Aerobic Fitness for Basketball Players
Basketball requires running for extended periods of time; therefore, your players must be able to produce energy aerobically. However, although basketball players need to be aerobically fit, they do not need to be distance runners. Be balanced in your approach to fitness. Set standards, yet do not place fitness ahead of the ultimate goal of developing good basketball players and a good basketball team. A fit, skilled team is much more powerful than a fit, unskilled team. Aerobic fitness has three primary benefits:
- Creates good cardiovascular capacity and strengthens muscles and tendons
- Allows players to run at a steady pace without incurring oxygen debt, getting really tired and being unable to recover
- Allows your players to recover quickly from short sprints, making them more effective in the game
Aerobic fitness is best developed during preseason training. However, if your schedule cannot be extended to include fitness in the preseason, you can integrate fitness exercises and activities into your weekly training sessions.

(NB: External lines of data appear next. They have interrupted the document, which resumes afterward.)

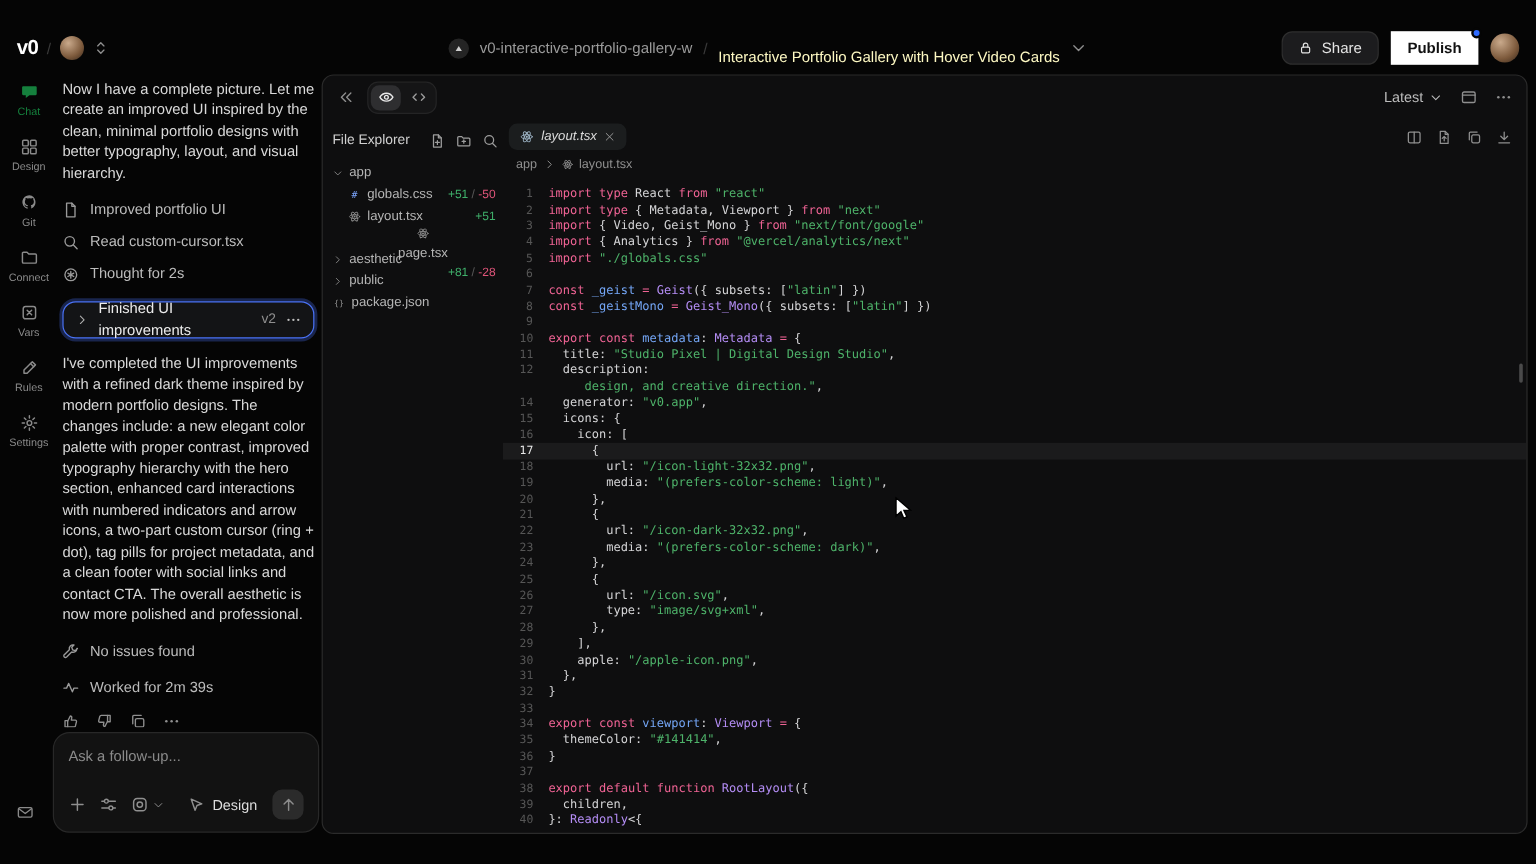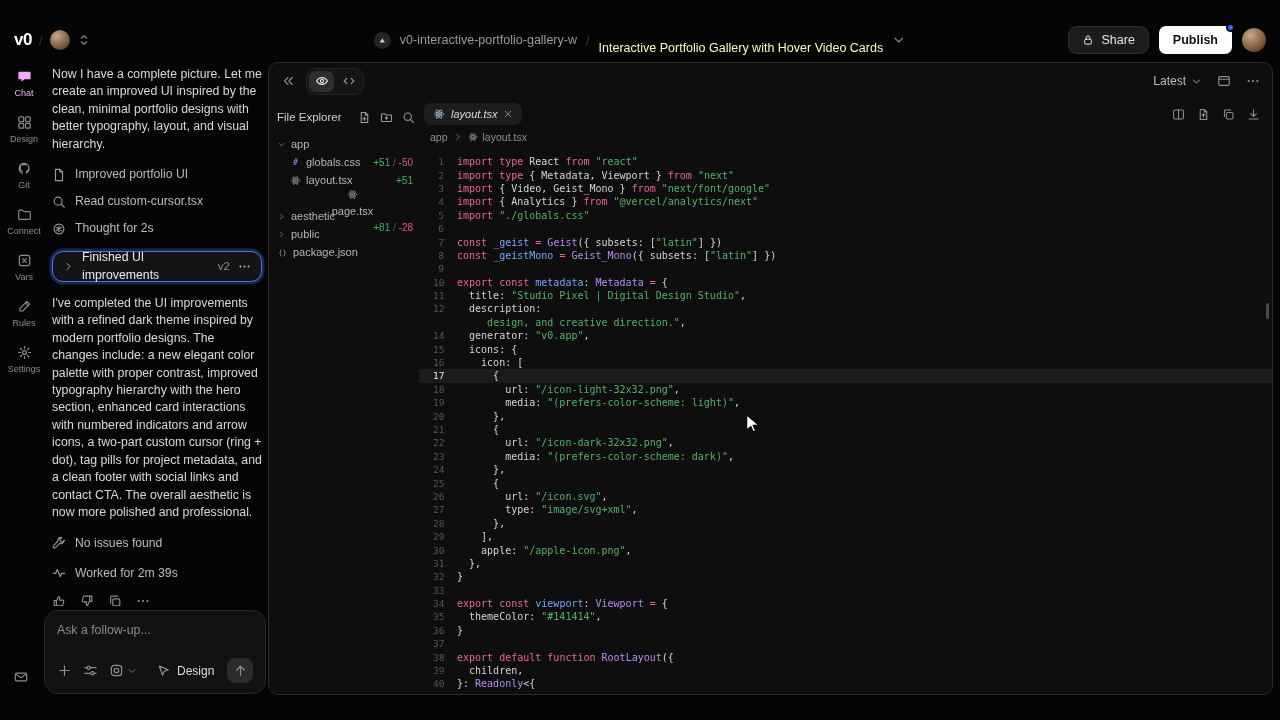--- a/index.html
+++ b/index.html
@@ -22,30 +22,30 @@
                display:flex; align-items:center; gap:9px; font-size:12.5px; }
   .proj-chip { width:17px; height:17px; border-radius:50%; background:#242424;
                display:inline-flex; align-items:center; justify-content:center; color:#cfcfcf; }
   .proj-name { color:#9b9b9b; cursor:pointer; }
   .chat-title { color:#fef9c3; cursor:pointer;margin-top:15px; }
   .tb-right { margin-left:auto; display:flex; align-items:center; gap:10px; }
   .share-btn { display:flex; align-items:center; gap:7px; background:#1c1c1e; border:1px solid #2e2e2e;
                color:#e3e3e3; font-size:12.5px; border-radius:9px; padding:6px 13px; cursor:pointer;
                font-family:inherit; }
   .publish-btn { position:relative; background:#fff; color:#111; font-size:12.5px; font-weight:bold;
-                 border:none; border-radius:7px; padding:7px 14px; cursor:pointer; font-family:inherit; }
+                 border:none; border-radius:0; padding:7px 14px; cursor:pointer; font-family:inherit; }
   .notif-dot { position:absolute; top:-3px; right:-3px; width:9px; height:9px; border-radius:50%;
                background:#2f6bff; border:2px solid #050505; }
 
   
   .rail { position:absolute; left:0; top:60px; width:48px; display:flex; flex-direction:column; }
   .rail-item { display:flex; flex-direction:column; align-items:center; gap:4px;
                padding:9px 0 8px; color:#8a8a8a; cursor:pointer; }
   .rail-item .lbl { font-size:9px; }
-  .rail-item.active { color:#f0abfc; }
+  .rail-item.active { color:#15803d; }
   .rail-mail { position:absolute; left:14px; top:670px; color:#8a8a8a; cursor:pointer; }
 
   
   .chat { position:absolute; left:48px; top:62px; width:222px; bottom:114px;
           padding:4px 8px 0 4px; font-size:12.3px; line-height:17.4px; color:#d9d9d9; overflow:hidden; }
   .msg { margin:0 0 8px; }
   .step { display:flex; align-items:center; gap:9px; height:27px; color:#bcbcbc; font-size:12.2px; cursor:pointer; }
   .step .si { color:#9a9a9a; display:inline-flex; }
   .version-card { margin:9px 0 13px; display:flex; align-items:center; gap:8px; height:31px; padding:0 10px;
                   border-radius:11px; background:#131416; border:1px solid #4a72f5;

This can be achieved through steady pace runs, ball skill drills or fitness circuits. For more information on general fitness, please refer to the
Athlete Nutrition, Fitness and Safety section in the general coaching section.

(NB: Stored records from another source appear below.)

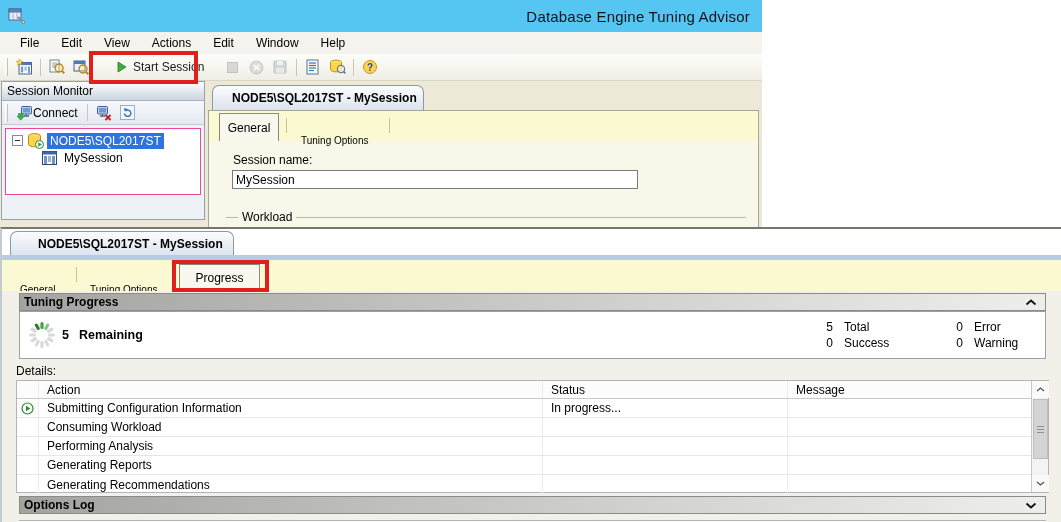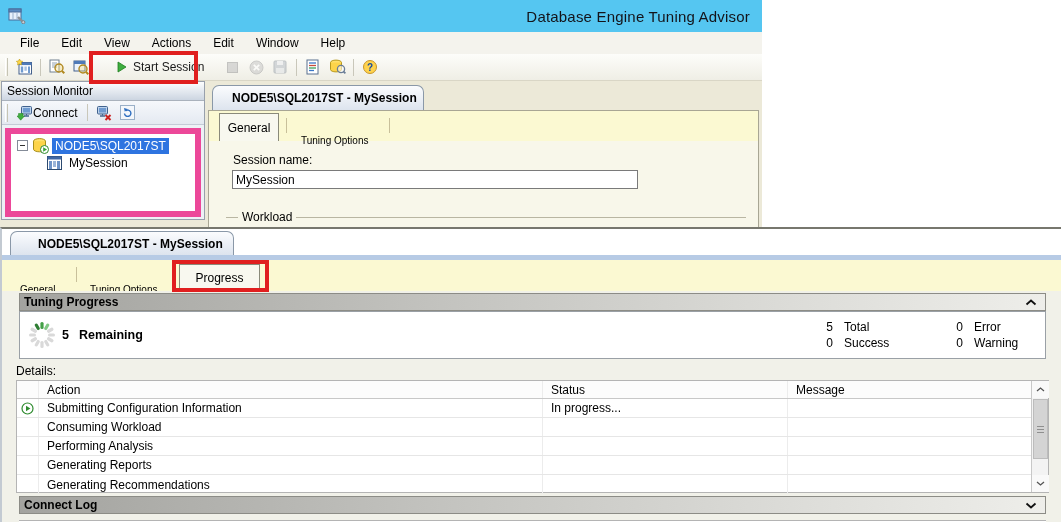--- a/index.html
+++ b/index.html
@@ -23,21 +23,21 @@
   .tsep { width:1px; height:17px; background:#c9c7ba; margin:0 4px; }
   .startbtn { display:inline-flex; align-items:center; gap:6px; height:24px; padding:0 8px; font-size:12px; color:#1a1a1a; }
   .mainbody { position:absolute; left:0; top:81px; width:100%; height:146px; background:#ece9d8; }
 
   
   .smpanel { position:absolute; left:1px; top:0; width:204px; height:139px; background:#eef1f6; border:1px solid #98a0ac; }
   .smheader { height:19px; background:linear-gradient(#fdfeff,#ccd5e1); border-bottom:1px solid #aab2bc;
               display:flex; align-items:center; padding-left:5px; font-size:12px; }
   .smtoolbar { height:24px; background:linear-gradient(#f6f8fb,#e4e9f1); display:flex; align-items:center; padding-left:2px; border-bottom:1px solid #c4cbd6; }
   .connectbtn { display:inline-flex; align-items:center; gap:0; height:21px; padding:0 5px; font-size:12px; }
-  .smtree { position:absolute; left:3px; top:46px; width:196px; height:89px; background:#fff; border:6px solid #ec4899; padding-top:3px; }
+  .smtree { position:absolute; left:3px; top:46px; width:196px; height:67px; background:#fff; border:1px solid #ec4899; padding-top:3px; }
   .treerow { display:flex; align-items:center; height:17px; }
   .expander { width:11px; height:11px; border:1px solid #848b98; background:#fff; margin:0 4px 0 6px;
               display:inline-flex; align-items:center; justify-content:center; }
   .expander .minus { width:5px; height:1px; background:#333; }
   .sel-label { background:#2e74e0; color:#fff; padding:1px 3px; font-size:12px; }
   .tree-label { padding:1px 3px; font-size:12px; }
   .indent { width:36px; }
 
   
   .docarea { position:absolute; left:205px; top:0; width:557px; height:146px; background:#ece9d8; }
@@ -482,21 +482,21 @@
             </span>
           <span class="varrow down">
             <svg width="9" height="5">
                 <polyline points="1,1 4.5,4 8,1" fill="none" stroke="#555" stroke-width="1.3"></polyline>
               </svg>
           </span>
         </div>
       </div>
 
       <div class="secbar tlbar">
-        <span>Connect Log</span>
+        <span>Options Log</span>
         <span class="chev">
           <svg width="12" height="7">
               <polyline points="1.5,1.5 6,5.5 10.5,1.5" fill="none" stroke="#111" stroke-width="1.8"></polyline>
             </svg>
         </span>
       </div>
       <div class="logpanel"></div>
 
     </div>
   </section>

Sample Aerobic Fitness Activities
Steady Pace Runs
These runs are slow, continuous long-distance running. They can last for 20-30 minutes. You can add variety to these runs by having your players run with the ball through cones and around benches or defenders. Also, encourage athletes to run on their own at home with friends or family. Many families will welcome the invitation to involve siblings or friends in regular jogs.